- The 30th anniversary of its Art Program and Collection highlights diversity and inclusion through the vision of 16 Latin American and Caribbean artists.
The Inter-American Development Bank's Cultural Center reopens its doors on April 14th to celebrate the 30th anniversary of its Art Program and Collection, after being closed for three years due to the COVID-19 health crisis.

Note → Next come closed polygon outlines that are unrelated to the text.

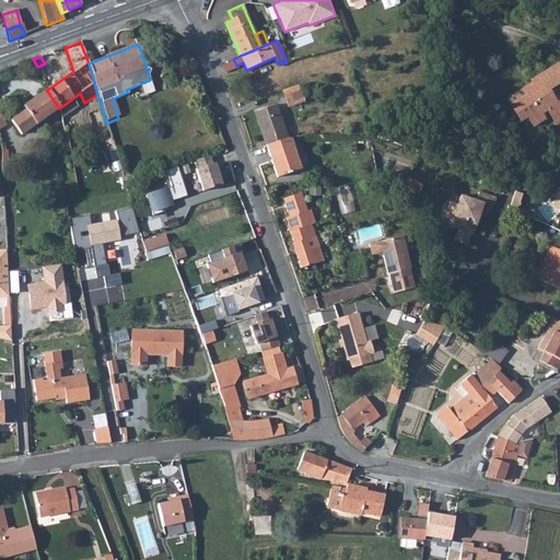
[(233,59),(221,65),(224,71),(236,67),(236,66),(233,59)]
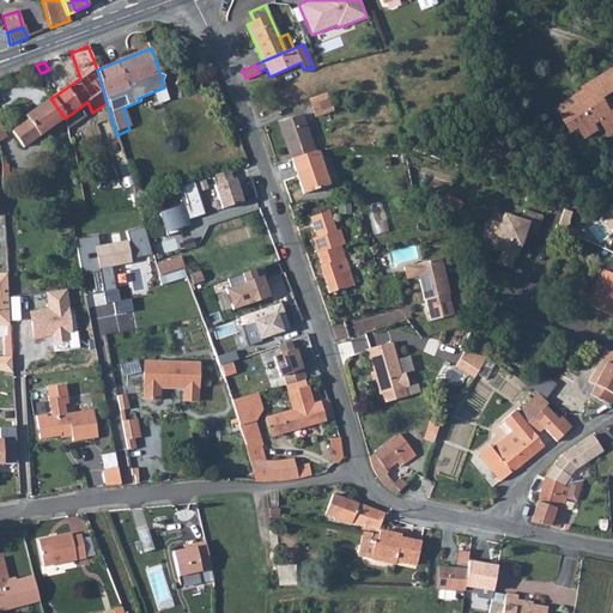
[(576,107),(557,119),(568,134),(575,129),(582,140),(594,132),(590,126),(595,122),(606,138),(612,133),(612,66),(578,89),(582,95),(572,101),(576,107)]
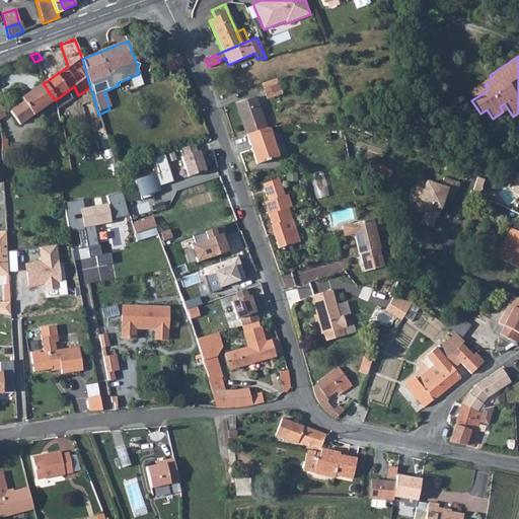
[(275,79),(261,84),(266,99),(282,94),(275,79)]
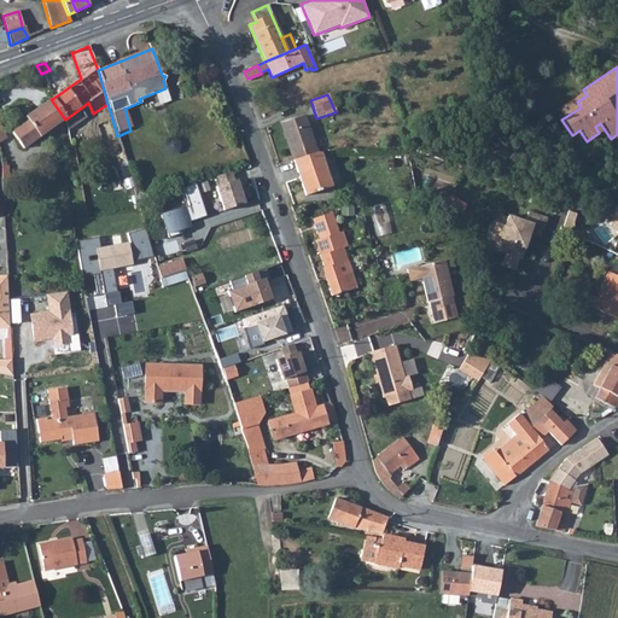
[(28,122),(23,126),(12,133),(23,150),(65,120),(51,99),(34,111),(25,117),(27,120),(28,122)]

For its reopening, the Cultural Center has curated the "Emerging Voices" exhibition to allow the local community and visitors to get to know the work of prestigious artists such as April Bey, Ale Rambar, Manuel Chavajay, Priscilla Monge, and Antonio Pichillá, among others.
The exhibition, composed of some of the collection’s recent acquisitions, shows the new direction of the IDB Art Collection, while displaying the work of different artists from the region.
"This exhibition reinforces the work of the IDB as an institution that looks to the future and is committed to promoting identity, diversity, and inclusion in the region. We aim to promote the creative talent of emerging and established young artists, particularly those from underrepresented communities in the visual arts, who help us understand the region’s challenges," says Trinidad Zaldivar, Chief of the IDB’s Culture and Creativity Unit.
Emerging Voices seeks to contribute and give voice to the ongoing efforts of the IDB to improve lives, reduce the gender gap, and integrate indigenous peoples, Afro-descendants, and LGBTQ communities, whose voices are strategic for inclusive and sustainable societies.
The exhibition includes works by artists from IDB member countries, such as Melissa Alcena (Bahamas), Simone Asia (Barbados), Leticia Banegas (Honduras), April Bey (Bahamas), Manuel Chavajay (Guatemala), María Raquel Cochez (Panama), Ana Elena Garuz (Panama), Juana Gómez (Chile), Charles Jean-Pierre (United States/Haiti), Koyoltzintli (United States/Ecuador), Priscilla Monge (Costa Rica), Antonio Pichillá Quiacaín (Guatemala), Ale Rambar (Costa Rica), Natalia Revilla (Peru), Carmen Elena Trigueros (El Salvador), and Rember Yahuarcani (Peru).
The IDB Art Collection, established in 1992, represents the artistic and intellectual vitality of the Bank's 48 member countries and contributes to understanding the creative diversity of the region.
Emerging Voices was curated by Julieta Maroni, curator and registrar of the IDB Art Collection, and will be open to the public from April 14th until August 30th, Monday to Friday from 11:00 a.m. to 6:00 p.m., at the IDB Cultural Center on 1300 New York Ave, NW, Washington, DC.
About the IDB
The Inter-American Development Bank's mission is to improve lives. Founded in 1959, the IDB is one of the main sources of long-term financing for the economic, social, and institutional development of Latin America and the Caribbean. The IDB also conducts cutting-edge research projects and offers policy advice, technical assistance, and training to public and private clients throughout the region.